"Would a Bill of Impeachment Wake-Up President Bush?"
Posted Fri, Aug 26, 2005 at 11:12 am
The person asking that question is... "Pitchfork" Pat Buchanan, and the question is printed in Human Events:
...A president like Teddy Roosevelt would have led the Army to the border years ago. And if Fox did not cooperate, T.R. would have gone on to Mexico City. Nor would Ike, who deported all illegal aliens in 1953, have stood still for this being done to the country he had defended in war.
What are these Bush Republicans afraid of? Dirty looks from the help at the country club?
The question of whether America is going to remain one nation, or whether our Southwest will wind up as a giant Kosovo -- separated by language and loyalty from the rest of America -- is on the table...
...George Bush is chief executive of the United States.
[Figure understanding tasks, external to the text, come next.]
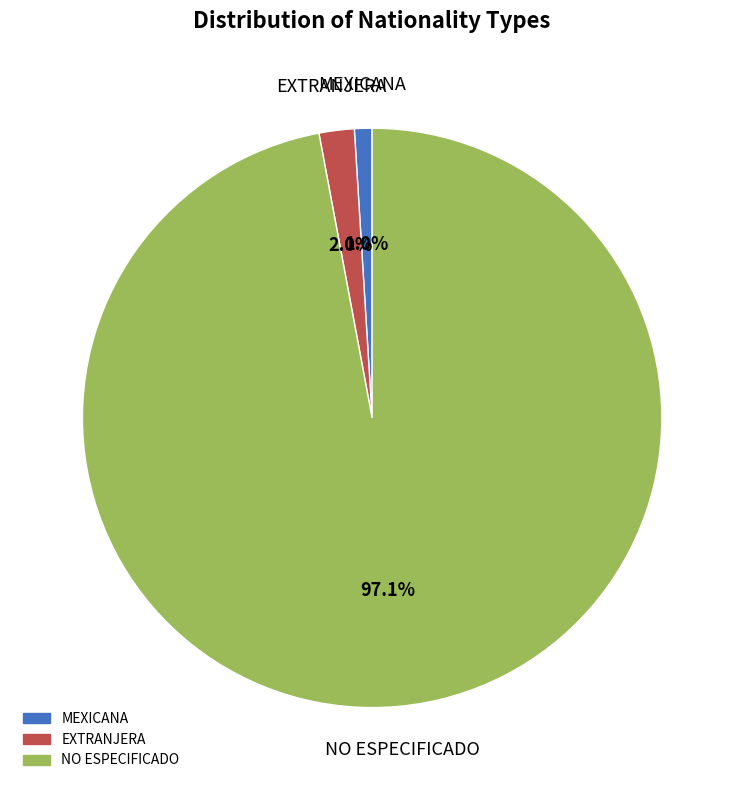

Does any single category account for the majority?

Yes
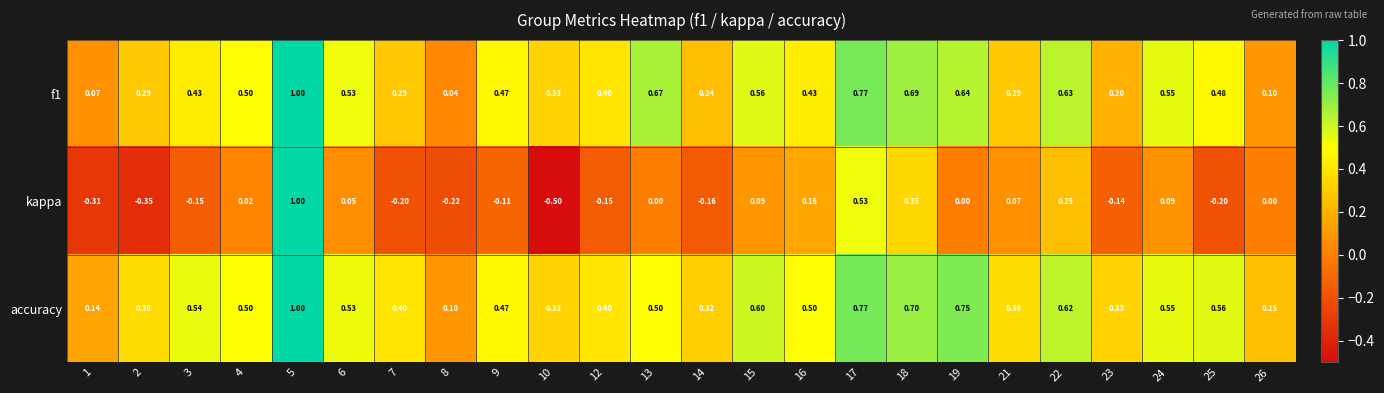

Is the value of f1 at 7 greater than the value of kappa at 9?

Yes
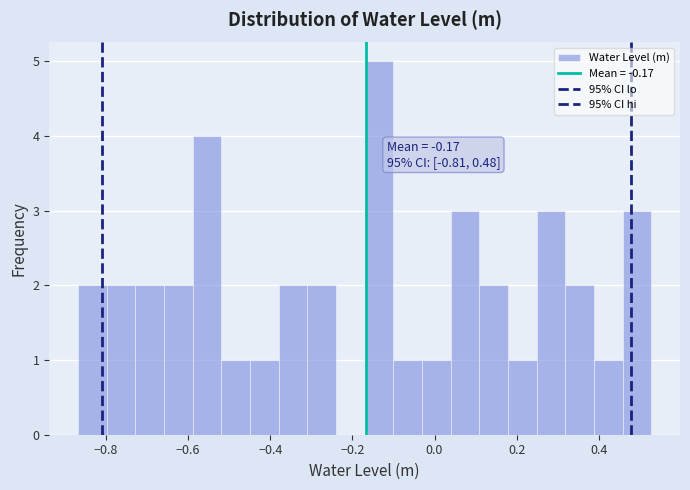

Read against the x-axis, roughly where is the centre of the tallest bar?

-0.14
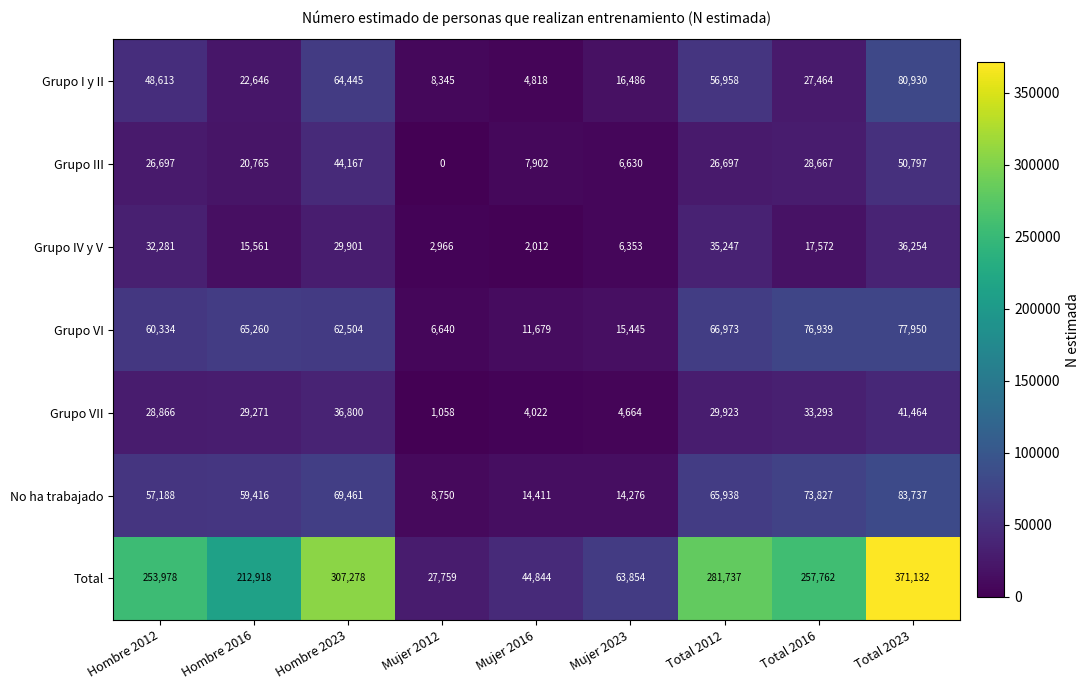

Rank the series at Total 2016 from highest to lowest value.

Total, Grupo VI, No ha trabajado, Grupo VII, Grupo III, Grupo I y II, Grupo IV y V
It is his duty to enforce the laws. Can anyone fairly say he is enforcing the immigration laws? Those laws are clear. People who break in are to be sent back. Yet, more than 10 million have broken in with impunity. Another million attempt to break in every year. Half a million succeed. Border security is homeland security. How, then, can the Department of Homeland Security say America is secure?
Who can guarantee that, of the untold millions of illegals here, and the scores of thousands ordered deported for crimes who have disappeared into our midst, none is a terrorist waiting for orders to blow up a subway or mall and massacre American citizens?
...Twice, George Bush has taken an oath to "preserve, protect and defend the Constitution of the United States." Article IV, Section 4 of that Constitution reads, "The United States shall guarantee to every State in this Union a Republican Form of Government, and shall protect each of them against invasion."
Well, we are being invaded, and the president of the United States is not doing his duty to protect the states against that invasion. Some courageous Republican, to get the attention of this White House, should drop into the hopper a bill of impeachment, charging George W. Bush with a conscious refusal to uphold his oath and defend the states of the Union against "invasion."